"I am. I was dreadfully afraid you'd decide against crossing this swamp. I'd set my heart on it."
"It isn't I," said Phyllis, "that's against our crossing this swamp. It's the swamp."
"The main thing," said Herring, with satisfaction (physically he was almost exhausted), "is that here we are safe and sound. We don't know where 'here' is, but it's with us, it won't run away. When we've rested we shall go on, taking 'here' with us. Wherever we go is 'here.' Think of that!"
"I wish I could think of something else," said Phyllis, "but I can't. I'm almost dead."
"You are doing something that no girl has ever done before, not even your sisters, those princesses of fortune. Years from now, when you begin, 'Once when I happened to be crossing the Swamp with a young fellow named Herring—' they will have to sit silent and listen."
"If you weren't so cheerful," said Phyllis, "I should have begun to cry an hour ago. Do you really think this is fun?"
"Do I think it's fun?
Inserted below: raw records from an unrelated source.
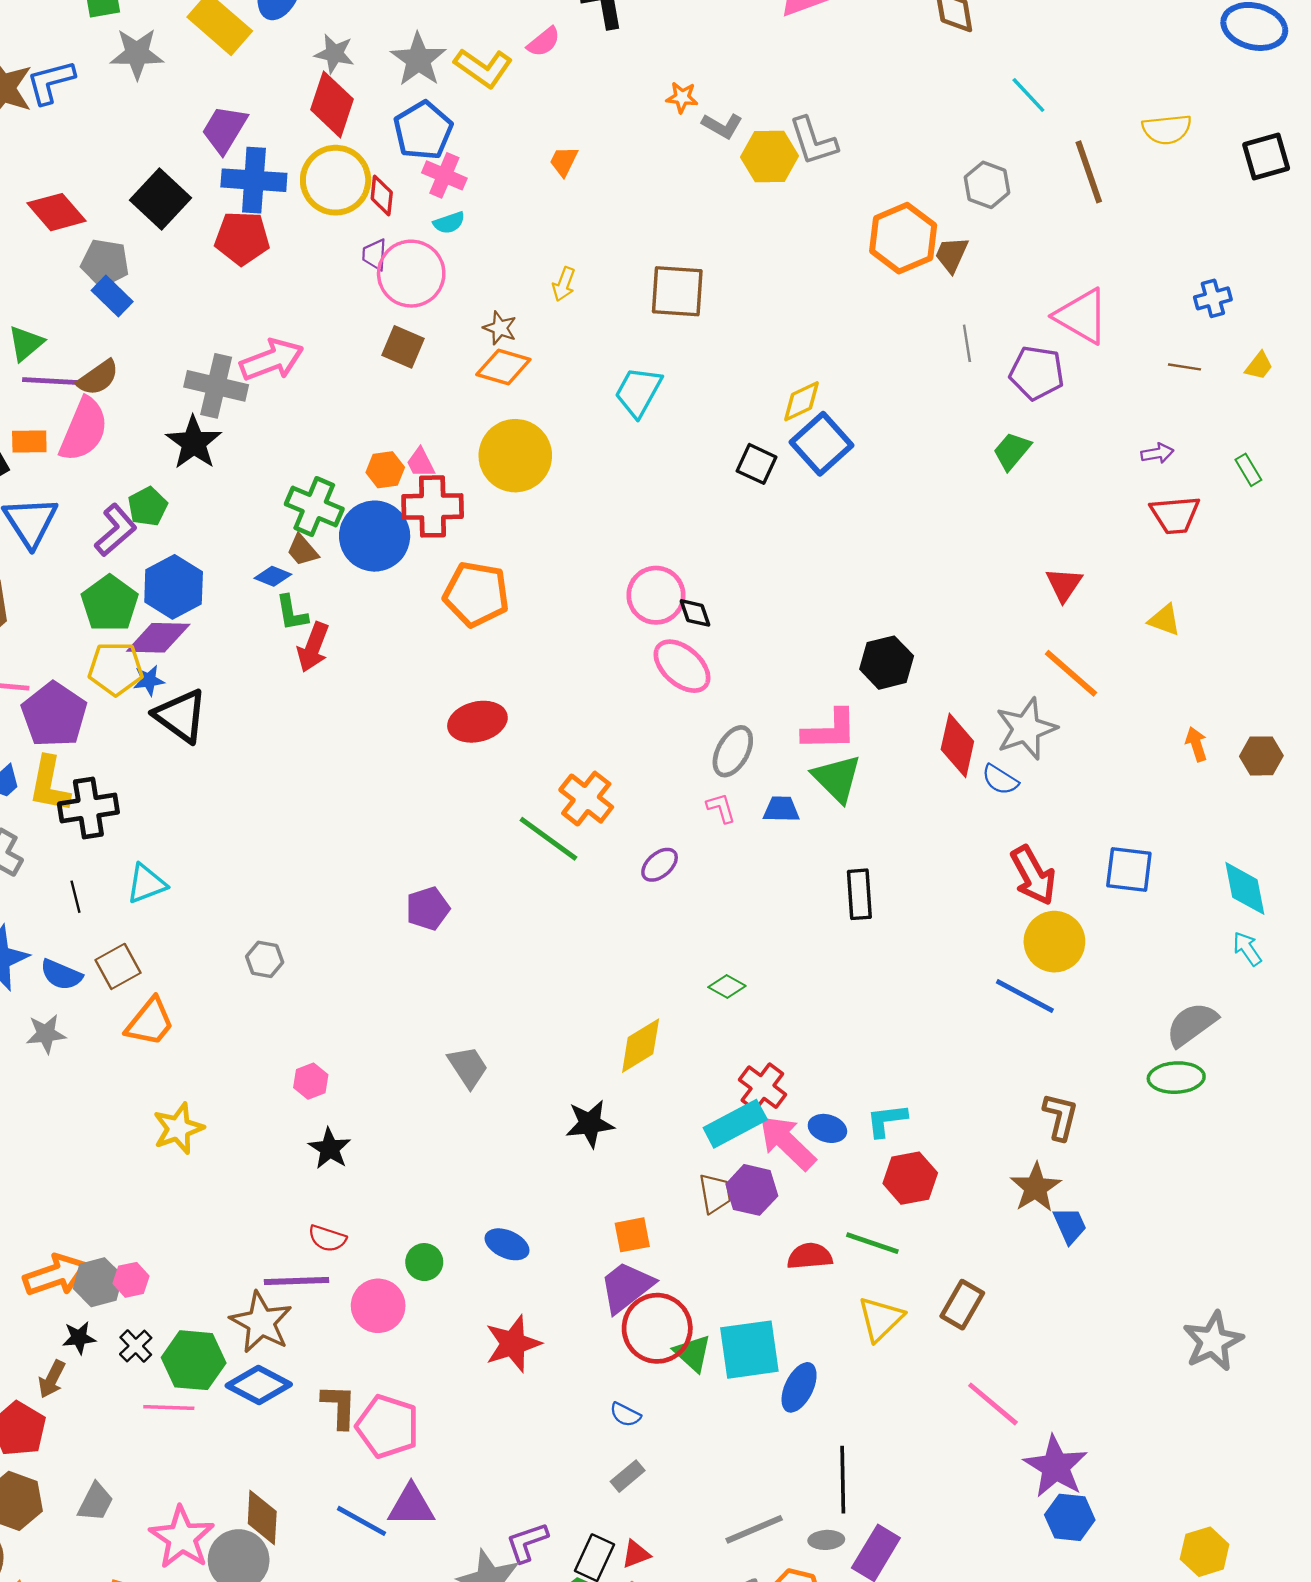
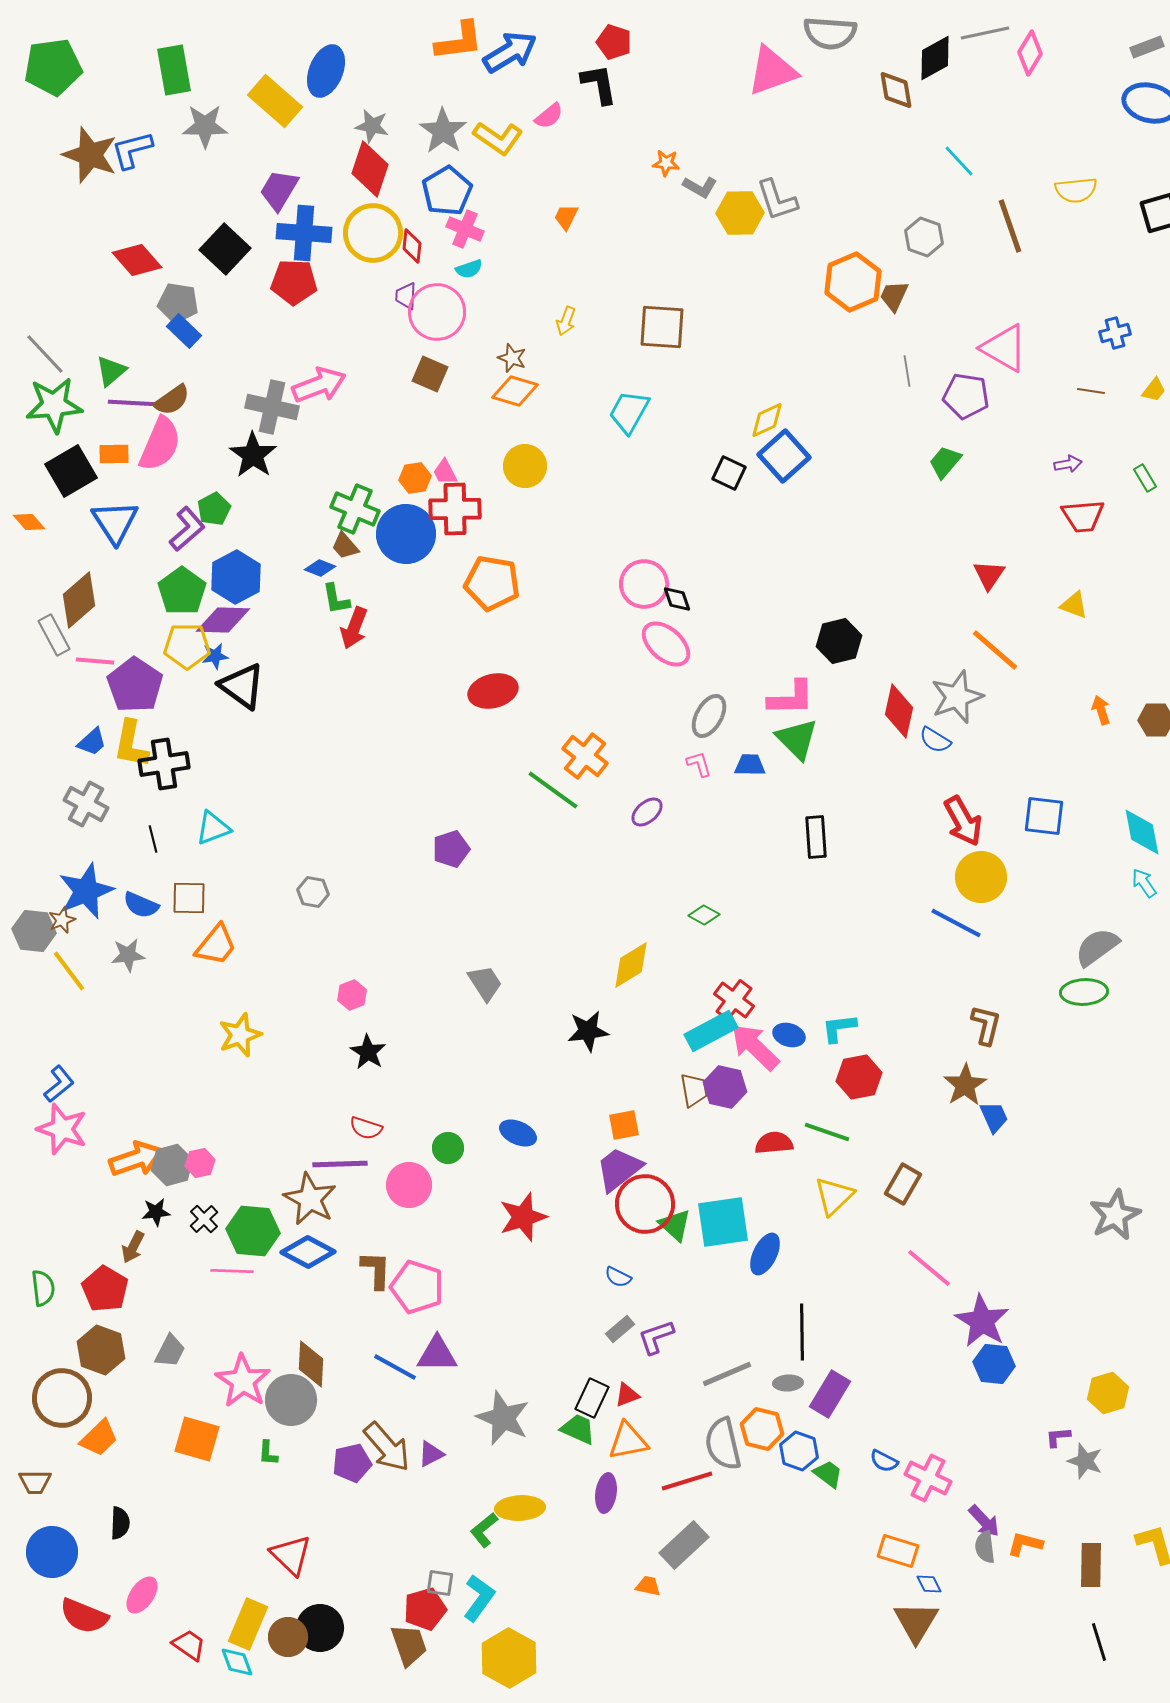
yellow circle: (515, 456) -> (525, 466), size x0.7
brown square: (118, 966) -> (189, 898), turned 30
purple L-shape: (527, 1542) -> (656, 1337), moved

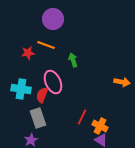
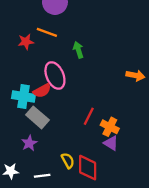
cyan cross: (21, 89) -> (23, 96), moved
red semicircle: (42, 95) -> (42, 91), turned -140
gray rectangle: (38, 118) -> (37, 117), turned -30

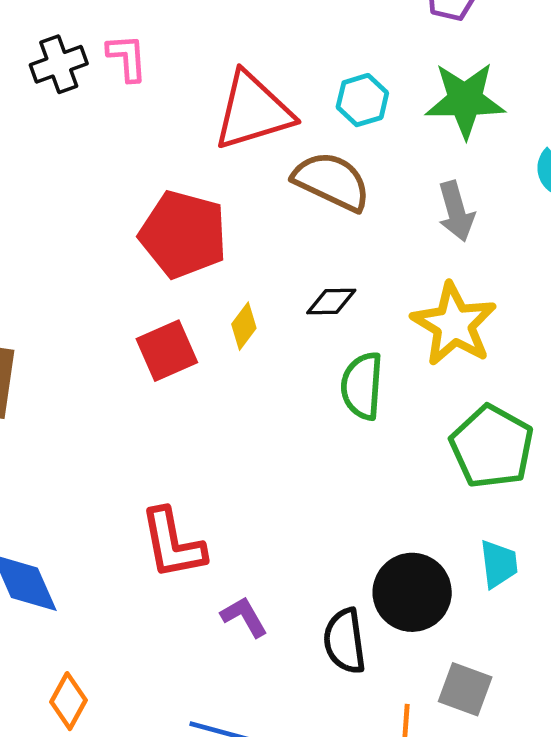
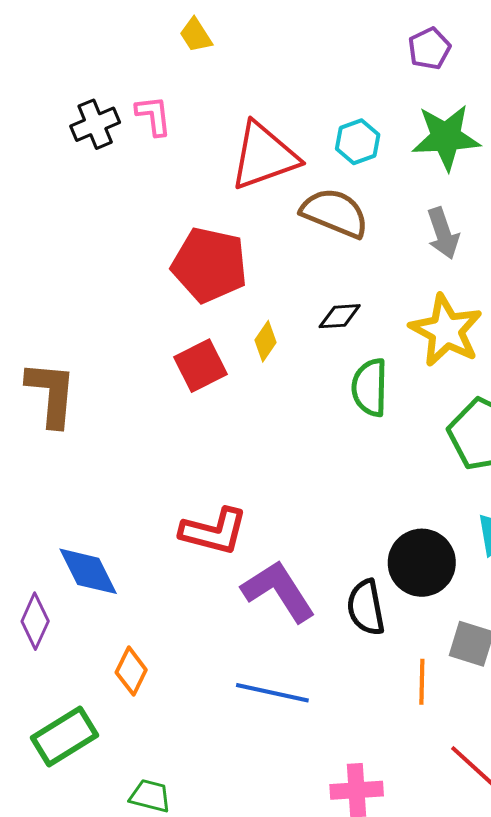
red L-shape: (173, 544) -> (214, 531), turned -62
purple L-shape: (244, 617) -> (279, 591), size x1.8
To be in a scrape—not to know when or how we are going to get out of it? You bet I think it's fun."
"People have died," said Phyllis, "having just this sort of fun. Suppose we can't get out?"
"You mean to-day? Perhaps we can't. Perhaps not to-morrow. Perhaps we shall have to learn how to live in a swamp. A month of the life we've led for the last few hours might turn us into amphibians. That would be intensely novel and interesting. But, of course, when winter comes and the place freezes over we can march right out and take up our orthodox lives where we left off. Listen!"